**Excerpted text:**
Segment Open
The power of poetry to move us to action

Maddy Harland |
Monday, 31st October 2011

I have always loved poetry but there are a few eco-poets who really touch my heart. Drew Dellinger is one of them so I share one of his particularly insightful poems in these times of 'Occupy The Streets'.

OccupyWallStreet.jpg

What Did You Do?

It’s 3:23 in the morning

And I’m awake because my great, great grandchildren won’t let me sleep. ...

My great, great grandchildren ask me in dreams what did you do when the planet was plundered?

What did you do when the earth was unravelling?

Surely you did something when the seasons started failing as the mammals, reptiles, birds were all dying?

Did you fill the streets with protest when democracy was stolen?

What did you do once you knew?...

Drew Dellinger

For more information on Drew Dellinger please see http://drewdellinger.org/ 

If you have a favourite poem please post a comment with a link or even the whole poem below. Share your inspiration. Share your passion. Share your vision.
Segment Closed
**Listed entries:**
Segment Open
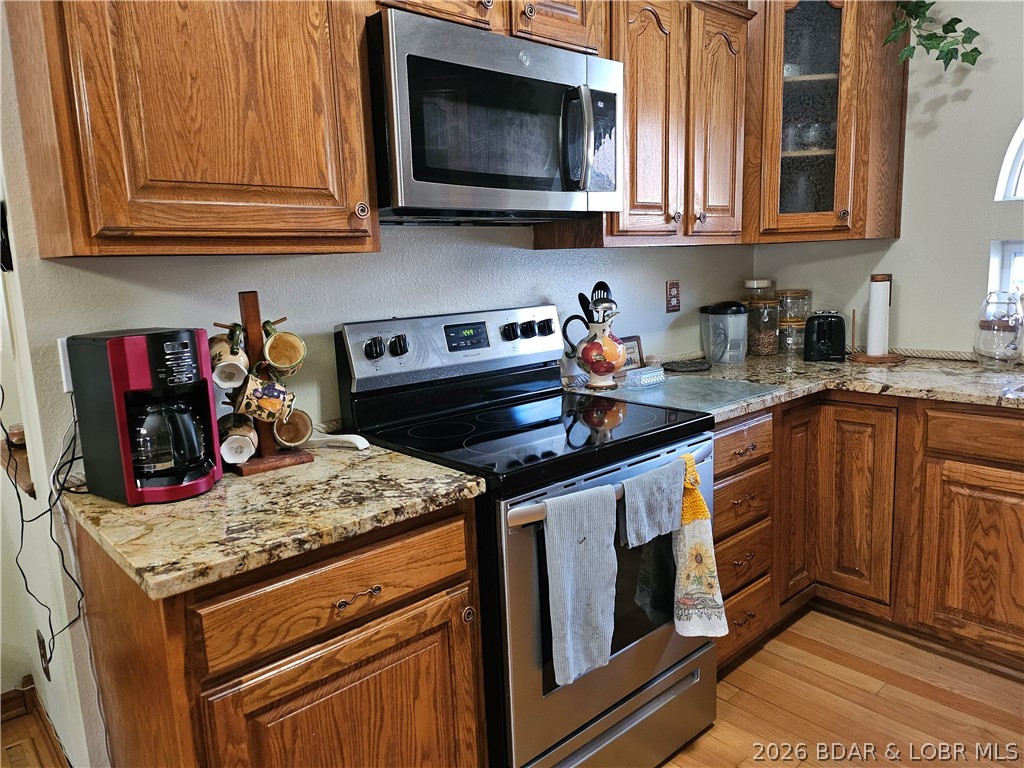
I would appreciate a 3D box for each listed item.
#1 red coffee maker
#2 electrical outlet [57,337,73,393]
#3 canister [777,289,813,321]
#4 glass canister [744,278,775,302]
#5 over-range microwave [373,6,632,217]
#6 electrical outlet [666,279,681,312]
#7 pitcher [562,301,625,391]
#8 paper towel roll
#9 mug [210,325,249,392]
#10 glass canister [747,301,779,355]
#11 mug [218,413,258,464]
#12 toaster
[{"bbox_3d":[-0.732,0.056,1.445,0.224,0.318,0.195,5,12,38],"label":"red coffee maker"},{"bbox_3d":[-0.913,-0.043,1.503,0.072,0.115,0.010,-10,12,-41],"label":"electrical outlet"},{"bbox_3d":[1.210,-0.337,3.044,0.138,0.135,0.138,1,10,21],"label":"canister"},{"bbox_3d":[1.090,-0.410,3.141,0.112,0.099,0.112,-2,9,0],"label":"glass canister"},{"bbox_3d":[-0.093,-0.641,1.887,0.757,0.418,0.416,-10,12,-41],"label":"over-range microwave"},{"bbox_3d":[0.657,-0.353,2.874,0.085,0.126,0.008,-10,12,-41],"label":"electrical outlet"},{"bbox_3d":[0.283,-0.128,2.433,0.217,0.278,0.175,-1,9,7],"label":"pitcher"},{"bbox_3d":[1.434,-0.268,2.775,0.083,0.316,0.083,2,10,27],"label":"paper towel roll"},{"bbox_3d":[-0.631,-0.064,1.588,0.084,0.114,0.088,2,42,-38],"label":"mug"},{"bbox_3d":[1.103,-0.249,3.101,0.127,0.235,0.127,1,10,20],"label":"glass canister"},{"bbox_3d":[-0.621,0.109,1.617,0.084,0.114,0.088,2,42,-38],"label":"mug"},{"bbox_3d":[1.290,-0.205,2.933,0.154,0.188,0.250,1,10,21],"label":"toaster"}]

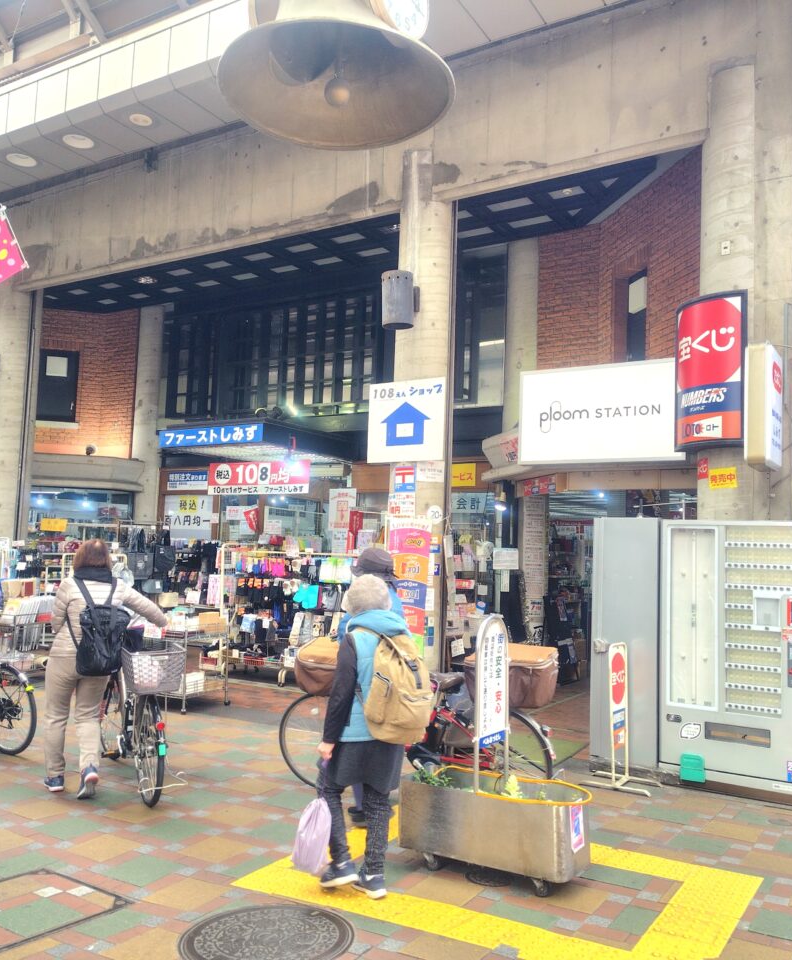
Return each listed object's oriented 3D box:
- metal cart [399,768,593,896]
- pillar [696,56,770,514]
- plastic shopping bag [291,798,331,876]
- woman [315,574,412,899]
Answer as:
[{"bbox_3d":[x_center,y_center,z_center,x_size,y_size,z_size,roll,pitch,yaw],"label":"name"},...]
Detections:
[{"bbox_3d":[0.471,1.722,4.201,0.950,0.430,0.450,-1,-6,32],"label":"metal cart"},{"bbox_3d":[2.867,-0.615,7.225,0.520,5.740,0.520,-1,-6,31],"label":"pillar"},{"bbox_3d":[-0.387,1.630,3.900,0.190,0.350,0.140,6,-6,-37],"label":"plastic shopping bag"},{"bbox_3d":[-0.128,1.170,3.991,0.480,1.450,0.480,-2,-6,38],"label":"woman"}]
Segment Closed
Segment Open
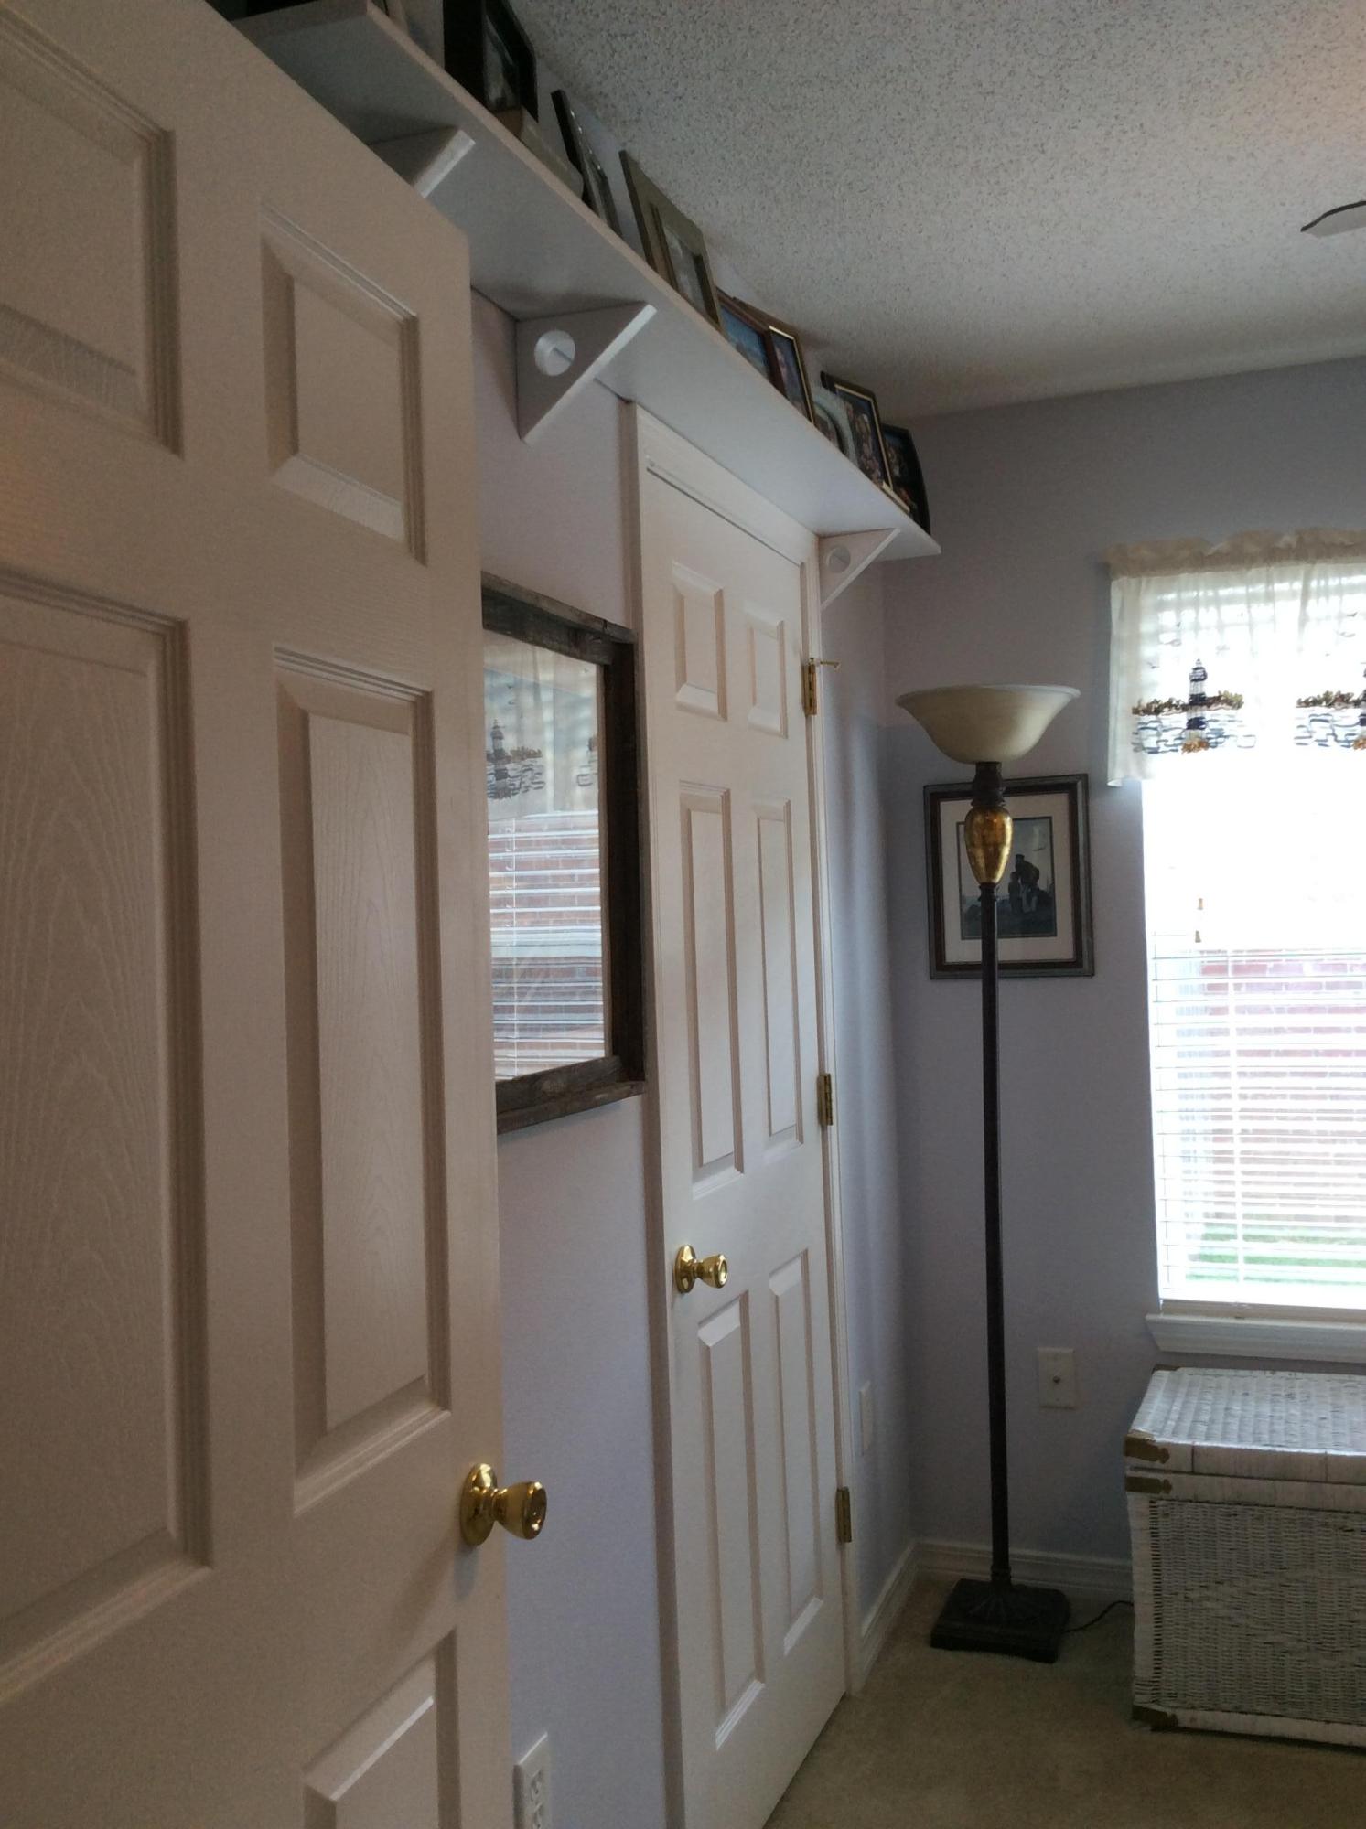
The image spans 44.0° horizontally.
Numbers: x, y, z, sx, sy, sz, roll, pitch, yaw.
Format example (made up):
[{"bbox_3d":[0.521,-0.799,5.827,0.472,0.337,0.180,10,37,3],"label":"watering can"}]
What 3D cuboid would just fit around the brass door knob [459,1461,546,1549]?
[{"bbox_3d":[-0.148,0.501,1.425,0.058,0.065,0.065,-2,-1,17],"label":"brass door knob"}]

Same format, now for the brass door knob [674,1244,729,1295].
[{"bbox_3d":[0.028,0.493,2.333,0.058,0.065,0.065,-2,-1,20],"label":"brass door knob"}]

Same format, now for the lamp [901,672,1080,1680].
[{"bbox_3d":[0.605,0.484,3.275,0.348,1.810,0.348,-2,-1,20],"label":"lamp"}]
Segment Closed
Segment Open
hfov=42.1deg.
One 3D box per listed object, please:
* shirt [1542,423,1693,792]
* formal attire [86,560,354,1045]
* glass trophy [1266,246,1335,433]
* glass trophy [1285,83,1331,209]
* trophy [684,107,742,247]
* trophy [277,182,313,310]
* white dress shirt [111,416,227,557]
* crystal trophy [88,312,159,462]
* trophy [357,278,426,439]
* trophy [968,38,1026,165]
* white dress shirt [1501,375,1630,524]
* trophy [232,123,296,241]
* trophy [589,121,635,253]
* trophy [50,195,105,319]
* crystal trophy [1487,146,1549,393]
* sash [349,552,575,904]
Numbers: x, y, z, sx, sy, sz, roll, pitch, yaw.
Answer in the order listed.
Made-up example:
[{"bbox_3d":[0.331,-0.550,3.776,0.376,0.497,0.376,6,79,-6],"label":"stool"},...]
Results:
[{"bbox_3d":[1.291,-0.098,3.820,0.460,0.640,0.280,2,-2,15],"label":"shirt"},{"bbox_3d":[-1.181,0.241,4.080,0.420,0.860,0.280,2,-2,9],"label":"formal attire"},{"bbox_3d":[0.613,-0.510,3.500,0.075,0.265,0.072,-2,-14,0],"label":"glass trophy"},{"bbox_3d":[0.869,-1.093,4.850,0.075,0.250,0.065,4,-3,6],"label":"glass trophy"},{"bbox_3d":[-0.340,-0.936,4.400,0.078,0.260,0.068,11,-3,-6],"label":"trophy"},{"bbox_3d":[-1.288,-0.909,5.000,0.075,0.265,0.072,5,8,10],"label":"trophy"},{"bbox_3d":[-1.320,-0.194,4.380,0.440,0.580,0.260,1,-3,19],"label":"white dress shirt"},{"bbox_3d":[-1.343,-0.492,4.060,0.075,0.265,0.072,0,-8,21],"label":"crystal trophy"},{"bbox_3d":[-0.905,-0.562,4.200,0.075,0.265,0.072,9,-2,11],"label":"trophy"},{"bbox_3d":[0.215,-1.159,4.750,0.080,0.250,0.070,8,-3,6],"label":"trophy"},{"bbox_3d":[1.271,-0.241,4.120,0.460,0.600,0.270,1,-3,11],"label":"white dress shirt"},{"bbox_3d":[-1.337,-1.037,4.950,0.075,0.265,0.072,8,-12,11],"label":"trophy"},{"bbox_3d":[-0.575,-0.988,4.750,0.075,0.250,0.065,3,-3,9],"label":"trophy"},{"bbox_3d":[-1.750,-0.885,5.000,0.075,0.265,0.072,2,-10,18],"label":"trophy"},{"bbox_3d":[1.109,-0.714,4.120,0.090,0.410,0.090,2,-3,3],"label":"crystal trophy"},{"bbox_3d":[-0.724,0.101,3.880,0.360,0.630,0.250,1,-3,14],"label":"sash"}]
Segment Closed
**Tasks to complete:**
**1.** Retype the passage of the poetry post above from "For more information" up to and including "Share your vision.".
**2.** In the poetry post above, at what time in the morning is the poem's speaker awake?

**Results by task:**
**1.**
For more information on Drew Dellinger please see http://drewdellinger.org/ 

If you have a favourite poem please post a comment with a link or even the whole poem below. Share your inspiration. Share your passion. Share your vision.

**2.** 3:23